Every hoax just needs one credible expert to put their name to it. This story may not have been a deliberate hoax but it ultimately was a hoax. It is good to see something debunked with some good, old-fashioned science!
I'm pretty sure a hoax requires a deliberate deception.
From the definition:
Noun: something intended to deceive or defraud
Otherwise it's just a mistake, misunderstanding, or other form of "just being incorrect". If they said "we know it's not a meteor, let's tell everyone it is anyway" - then it's a hoax.
> [The "drag catastrophe"] is when an object is falling so fast that the boundary layer of gas separates off the object and the drag force suddenly drops by a factor of almost 10. The reason why golf balls have dimples is to cause this drag catastrophe to happen at slightly slower speeds, so the ball will travel a lot farther.
This is very confused. Golf balls have dimples to prevent flow separation. The dimples are turbulators meant to induce turbulent flow around the golf ball before the laminar flow would otherwise give way to flow separation. Far from decreasing the drag force, flow separation increases it substantially.

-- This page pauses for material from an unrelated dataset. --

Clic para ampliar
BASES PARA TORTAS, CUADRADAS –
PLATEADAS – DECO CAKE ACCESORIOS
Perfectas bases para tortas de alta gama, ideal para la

[Also, the term "drag catastrophe" appears to have no relevant hits on Google other than this one article.]
[Edit 1]: The author is well qualified and unlikely to be confused himself; so I don't doubt his conclusion. Reading charitably, turbulent flow might be called a form of separated flow, and this must be what the author means. His coefficient of drag graph supports this interpretation as his "drag catastrophe" would be happening when you would expect a transition flow (from separated laminar to turbulent). Pedagogically he should have more clearly distinguished it from the typical laminar separated flow.